Splash has some lovely sequences by the sea and on the water but also has plenty of enjoyable location work in New York when Daryl Hannah's 'Madison' (taken from Madison Avenue) goes in search of Allen. Madison makes a memorable entrance into the city when she comes ashore (sans flippers, Madison can 'sprout' legs when dry) naked by the Statue of Liberty. "The Statue is a gift from French citizens and has come to symbolize hope for naked women everywhere," says a distracted tour guide to his group. It's a completely alien world to Madison who is entranced by everything she sees, eventually picking up bits of English by watching television (Allen finds her crying at an episode of Bonanza!) and copying exercise programmes. Hannah is endearingly inquisitive and strange in these scenes.
The section with Allen and Madison together in New York is a lot of fun. I love the moment where the nervous Hanks accidently flips a spoon into the wall by some nearby diners as he and Madison sit in a restaurant and Daryl Hannah has a memorable moment too where she ravenously eats a lobster with her hands, much to the embarrassment of Allen. "She's very hungry," he says sheepishly to the next table. There is also the famous scene where Madison takes a bath and has to dry off incredibly quickly when Allen tries to get in. Complications eventually arise from Allen's increasing curiosity about where exactly the eccentric Madison has come from and Eugene Levy, who has his share of good moments as the nutty and accident prone marine biologist Dr Kornbluth. Kornbluth is obsessed with proving that mermaids are real and seeks to unmask Madison throughout the film, leading to some good comic moments. "I'm really a nice man," says Kornbluth. "If I had friends you could ask them."
The final third of the film introduces more familiar elements like action scenes and chases into the mix but it does give John Candy some great moments as Allen's more streetwise brother. Candy is very funy at times as the slobbish Freddie, especially a classic scene where he plays squash with Hanks. Dody Goodman also has a scene stealing part as as Mrs Stimler, Allen's's dotty secretary. "Oh, your father called," says Mrs Stimler. "He wants you to call him." Informed patiently by Hanks that his father died several years ago, Mrs Stimler replies "Do you want me to call him back?"
The real star of the film though is Tom Hanks who is quite charismatic and very funny. I can take or leave the later 'worthy' Tom Hanks, but the eighties Tom Hanks was a very funny onscreen presence in my opinion with a nice ability to do physical comedy.
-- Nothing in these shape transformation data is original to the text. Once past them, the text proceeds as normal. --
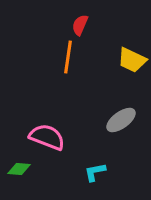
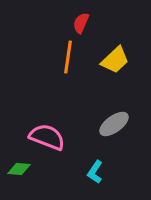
red semicircle: moved 1 px right, 2 px up
yellow trapezoid: moved 17 px left; rotated 68 degrees counterclockwise
gray ellipse: moved 7 px left, 4 px down
cyan L-shape: rotated 45 degrees counterclockwise
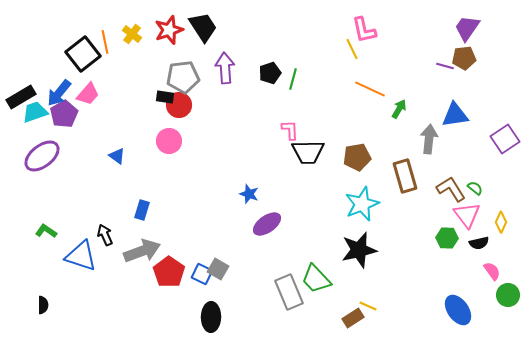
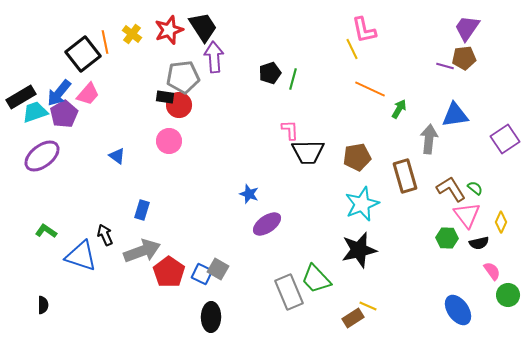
purple arrow at (225, 68): moved 11 px left, 11 px up
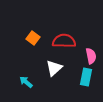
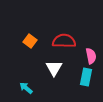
orange square: moved 3 px left, 3 px down
white triangle: rotated 18 degrees counterclockwise
cyan arrow: moved 6 px down
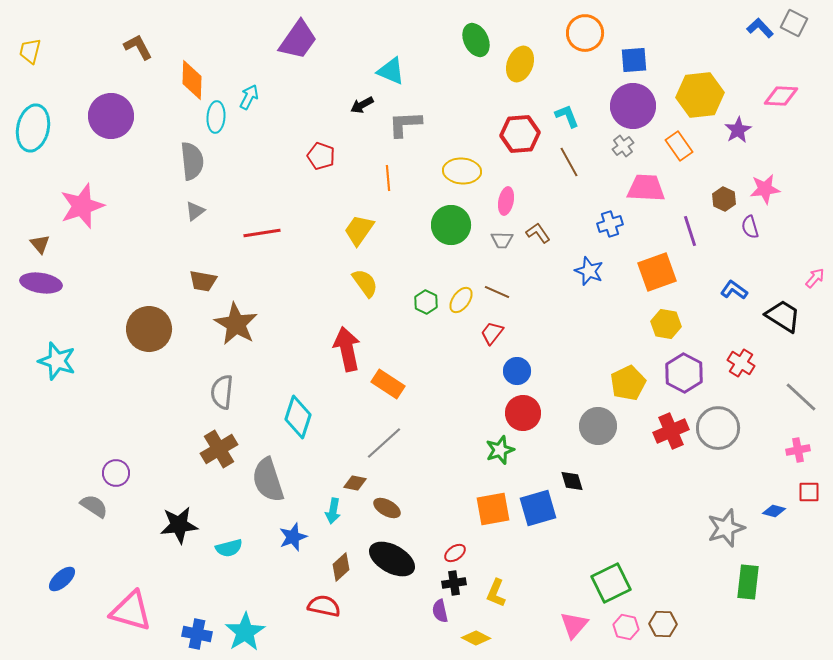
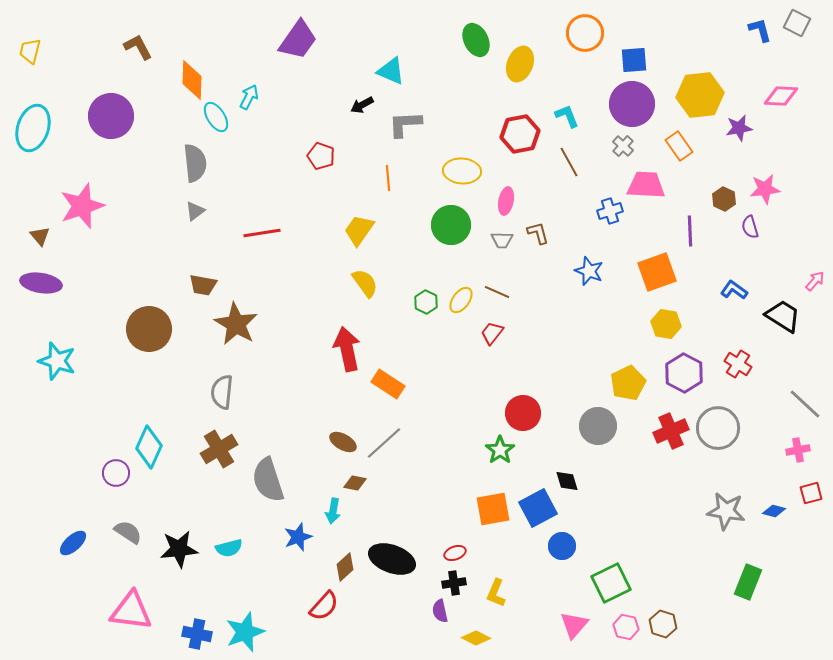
gray square at (794, 23): moved 3 px right
blue L-shape at (760, 28): moved 2 px down; rotated 28 degrees clockwise
purple circle at (633, 106): moved 1 px left, 2 px up
cyan ellipse at (216, 117): rotated 36 degrees counterclockwise
cyan ellipse at (33, 128): rotated 6 degrees clockwise
purple star at (738, 130): moved 1 px right, 2 px up; rotated 20 degrees clockwise
red hexagon at (520, 134): rotated 6 degrees counterclockwise
gray cross at (623, 146): rotated 10 degrees counterclockwise
gray semicircle at (192, 161): moved 3 px right, 2 px down
pink trapezoid at (646, 188): moved 3 px up
blue cross at (610, 224): moved 13 px up
purple line at (690, 231): rotated 16 degrees clockwise
brown L-shape at (538, 233): rotated 20 degrees clockwise
brown triangle at (40, 244): moved 8 px up
pink arrow at (815, 278): moved 3 px down
brown trapezoid at (203, 281): moved 4 px down
red cross at (741, 363): moved 3 px left, 1 px down
blue circle at (517, 371): moved 45 px right, 175 px down
gray line at (801, 397): moved 4 px right, 7 px down
cyan diamond at (298, 417): moved 149 px left, 30 px down; rotated 6 degrees clockwise
green star at (500, 450): rotated 16 degrees counterclockwise
black diamond at (572, 481): moved 5 px left
red square at (809, 492): moved 2 px right, 1 px down; rotated 15 degrees counterclockwise
gray semicircle at (94, 506): moved 34 px right, 26 px down
brown ellipse at (387, 508): moved 44 px left, 66 px up
blue square at (538, 508): rotated 12 degrees counterclockwise
black star at (179, 525): moved 24 px down
gray star at (726, 528): moved 17 px up; rotated 27 degrees clockwise
blue star at (293, 537): moved 5 px right
red ellipse at (455, 553): rotated 15 degrees clockwise
black ellipse at (392, 559): rotated 9 degrees counterclockwise
brown diamond at (341, 567): moved 4 px right
blue ellipse at (62, 579): moved 11 px right, 36 px up
green rectangle at (748, 582): rotated 16 degrees clockwise
red semicircle at (324, 606): rotated 120 degrees clockwise
pink triangle at (131, 611): rotated 9 degrees counterclockwise
brown hexagon at (663, 624): rotated 16 degrees clockwise
cyan star at (245, 632): rotated 12 degrees clockwise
Hanks and Candy are a funny team but Daryl Hannah also holds her own and brings an appealing wide-eyed innocence to the role of Madison. If I had one criticism of the film though it would be that it is perhaps a tad too long for what is essentially a simple premise.
Overall, Splash is still a lot of fun with some charming and funny moments. My copy of this has four 'Special Features'. There is an enjoyable audio commentary featuring a nostalgic Ron Howard and others chatting about the film and a pleasant documentary called 'Making a Splash'. In addition the DVD also includes the original screentests, or 'auditions', of Tom Hanks (looking alarmingly youthful) and Daryl Hannah.